## [任务要求]
请照原样抄录自含有“corect și etic –”的一行起、至含有“lucrării tale de”的一行止的全部文字，首尾两行均包括在内。

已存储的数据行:
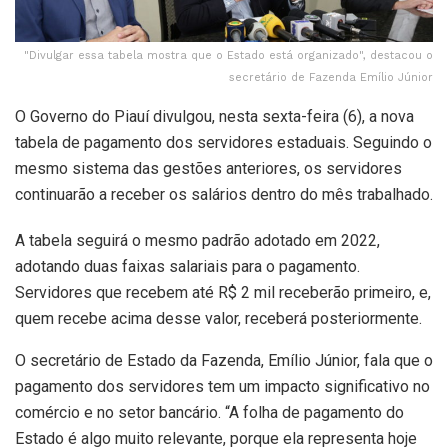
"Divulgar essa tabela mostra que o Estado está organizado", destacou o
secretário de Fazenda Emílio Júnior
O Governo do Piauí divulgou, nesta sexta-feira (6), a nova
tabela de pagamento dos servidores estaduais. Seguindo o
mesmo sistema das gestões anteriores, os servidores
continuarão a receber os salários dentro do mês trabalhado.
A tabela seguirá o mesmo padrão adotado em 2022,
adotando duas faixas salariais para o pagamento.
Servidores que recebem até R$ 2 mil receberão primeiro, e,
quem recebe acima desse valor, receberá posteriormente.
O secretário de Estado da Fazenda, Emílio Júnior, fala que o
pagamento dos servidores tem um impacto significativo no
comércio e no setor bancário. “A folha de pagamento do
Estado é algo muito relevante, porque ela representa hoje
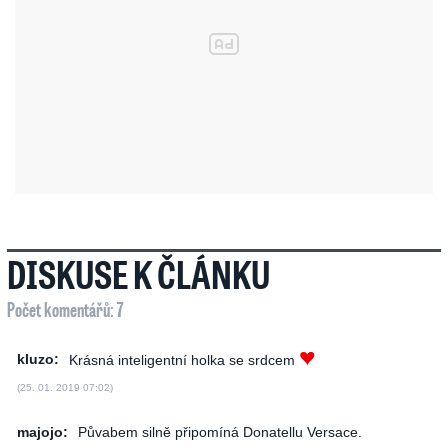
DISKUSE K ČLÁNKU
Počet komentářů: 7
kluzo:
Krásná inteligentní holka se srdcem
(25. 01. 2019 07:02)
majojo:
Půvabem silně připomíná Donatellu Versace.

--

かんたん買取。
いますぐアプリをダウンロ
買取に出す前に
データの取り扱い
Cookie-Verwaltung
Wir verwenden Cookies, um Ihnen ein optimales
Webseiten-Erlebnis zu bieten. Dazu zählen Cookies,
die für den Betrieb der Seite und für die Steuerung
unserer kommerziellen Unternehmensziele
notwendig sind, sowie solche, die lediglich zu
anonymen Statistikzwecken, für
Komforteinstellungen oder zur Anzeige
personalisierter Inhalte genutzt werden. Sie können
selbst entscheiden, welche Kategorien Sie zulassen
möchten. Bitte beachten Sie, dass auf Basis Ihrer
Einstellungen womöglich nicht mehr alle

---

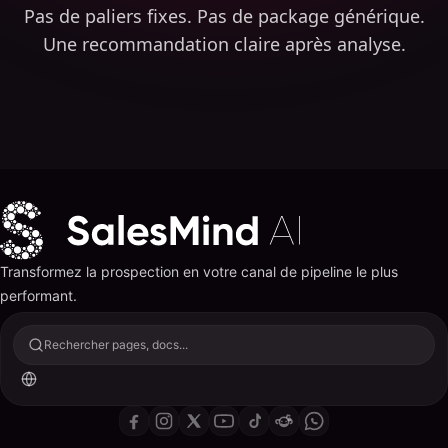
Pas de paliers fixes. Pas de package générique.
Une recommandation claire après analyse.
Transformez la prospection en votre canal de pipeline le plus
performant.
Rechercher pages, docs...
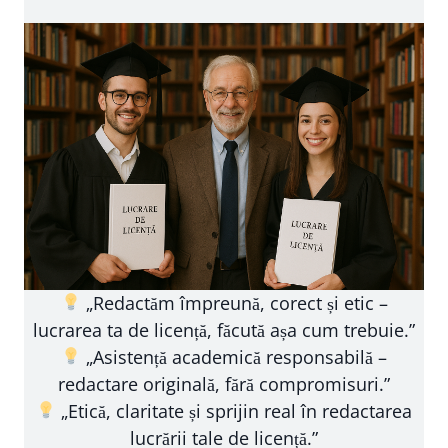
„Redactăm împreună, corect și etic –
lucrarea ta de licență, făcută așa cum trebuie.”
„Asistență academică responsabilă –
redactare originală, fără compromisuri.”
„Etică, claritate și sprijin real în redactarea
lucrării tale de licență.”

## [参考答案]
„Redactăm împreună, corect și etic –
lucrarea ta de licență, făcută așa cum trebuie.”
„Asistență academică responsabilă –
redactare originală, fără compromisuri.”
„Etică, claritate și sprijin real în redactarea
lucrării tale de licență.”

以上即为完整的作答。